Strona:Maria Rodziewiczówna - Czarny Bóg.djvu/199

Z Wikiźródeł, wolnej biblioteki
Ta strona została przepisana.

— Wujaszka! No, wszak pan wie, redaktor „Gazety“ nosi ten tytuł dla mnie.
— Zaraz!
Sekretarza nie zaraził wesoły ton odpowiedzi. Chmurnie przystąpił do elektrycznego dzwonka w ścianie, przycisnął go trzy razy i wrócił na swe miejsce.
Dama obejrzała szybko ściany redakcji, zakrztusiła się dymem, a uspokoiwszy rozdrażnione gardło, zaczęła nucić półgłosem, drobną rączką, obciągniętą w jelonkową rękawiczkę, wybijając lekko takt po pierwszej skarbonce z brzegu.
Redaktor wszedł. Był to człowiek średnich lat, podobny do biustów Szekspira, z ostro zakończoną brodą.
— A co tam znowu? — spytał z dźwiękiem niecierpliwości w głosie.
— Interes — odparł lakonicznie sekretarz, ruchem głowy wskazując kobietę.
— To ja, wujaszku — ozwała się, przechylając głowę przez okienko i wyciągając rękę.
— Henrysia!
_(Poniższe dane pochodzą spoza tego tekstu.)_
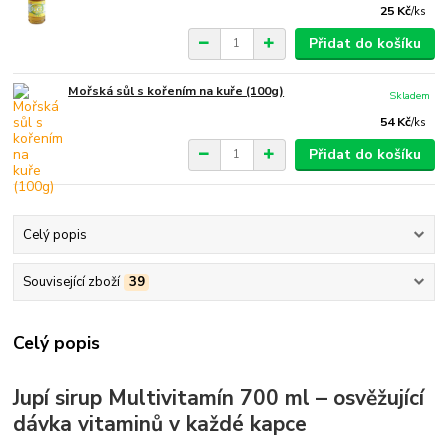
25 Kč
/
ks
Přidat do košíku
Mořská sůl s kořením na kuře (100g)
Skladem
54 Kč
/
ks
Přidat do košíku
Celý popis
Související zboží
39
Celý popis
Jupí sirup Multivitamín 700 ml – osvěžující
dávka vitaminů v každé kapce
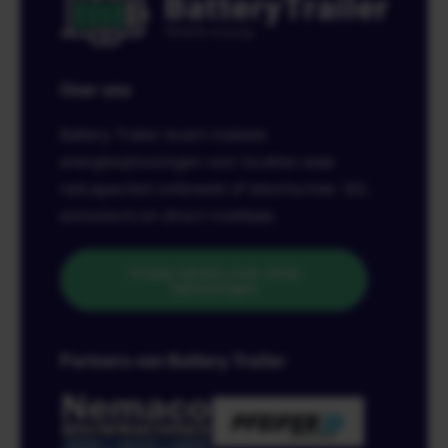
Over ons
Battery Trailer levert mobiele
energieoplossingen voor locaties waar
netcapaciteit ontbreekt of tekortschiet. Stil,
emissievrij en direct inzetbaar.
Vraag advies over onze
oplossingen
Partners van Battery Trailer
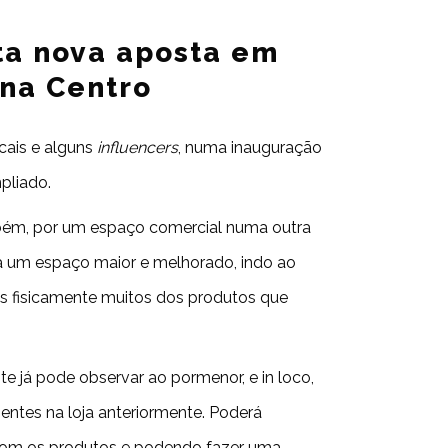
ta nova aposta em
ona Centro
cais e alguns
influencers
, numa inauguração
pliado.
bém, por um espaço comercial numa outra
nta um espaço maior e melhorado, indo ao
os fisicamente muitos dos produtos que
e já pode observar ao pormenor, e in loco,
sentes na loja anteriormente. Poderá
o com os produtos e podendo fazer uma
Co ty tu robisz, trzpiocie?
Redaktor uścisnął podaną sobie dłoń i uśmiechnął się, zapominając o niechęci, z jaką wszedł.
— Przyszłam z prośbą do wujaszka.
— Naprzykład!
— Wujaszku, proszę mi znaleźć jakiego męża.
— Co?!
— No, męża, małżonka, un mari, einen Mann, a husband! jak wuj chce.